### TASK DIRECTIONS
In the text of the entries below, can you switch every "Manly" to "Manly Sea Eagles", keep everything else the same, and leave out the pictures?

### EXERCISE DATA
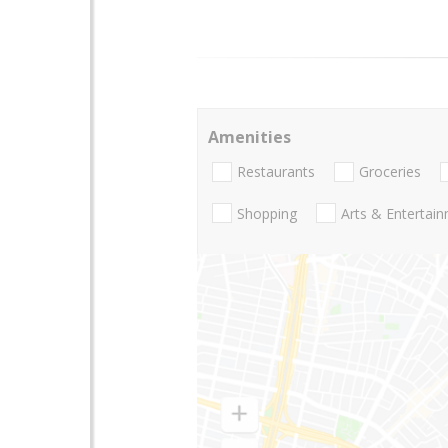
Amenities
Restaurants
Groceries
Shopping
Arts & Entertai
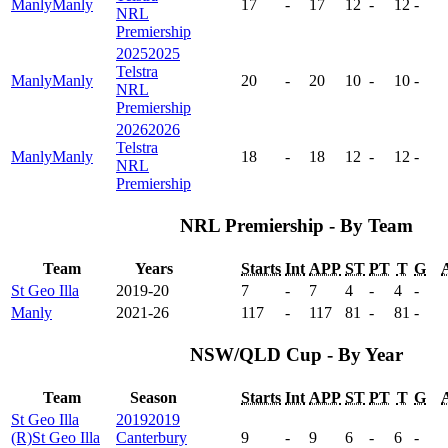
Manly
Manly
17
-
17
12
-
12
-
NRL
Premiership
2025
2025
Telstra
Manly
Manly
20
-
20
10
-
10
-
NRL
Premiership
2026
2026
Telstra
Manly
Manly
18
-
18
12
-
12
-
NRL
Premiership
NRL Premiership - By Team
Team
Years
Starts
Int
APP
ST
PT
T
G
St Geo Illa
2019-20
7
-
7
4
-
4
-
Manly
2021-26
117
-
117
81
-
81
-
NSW/QLD Cup - By Year
Team
Season
Starts
Int
APP
ST
PT
T
G
St Geo Illa
2019
2019
(R)
St Geo Illa
Canterbury
9
-
9
6
-
6
-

### RESPONSE AREA
Amenities
Restaurants
Groceries
Shopping
Arts & Entertai
Manly Sea Eagles
Manly Sea Eagles
17
-
17
12
-
12
-
NRL
Premiership
2025
2025
Telstra
Manly Sea Eagles
Manly Sea Eagles
20
-
20
10
-
10
-
NRL
Premiership
2026
2026
Telstra
Manly Sea Eagles
Manly Sea Eagles
18
-
18
12
-
12
-
NRL
Premiership
NRL Premiership - By Team
Team
Years
Starts
Int
APP
ST
PT
T
G
St Geo Illa
2019-20
7
-
7
4
-
4
-
Manly Sea Eagles
2021-26
117
-
117
81
-
81
-
NSW/QLD Cup - By Year
Team
Season
Starts
Int
APP
ST
PT
T
G
St Geo Illa
2019
2019
(R)
St Geo Illa
Canterbury
9
-
9
6
-
6
-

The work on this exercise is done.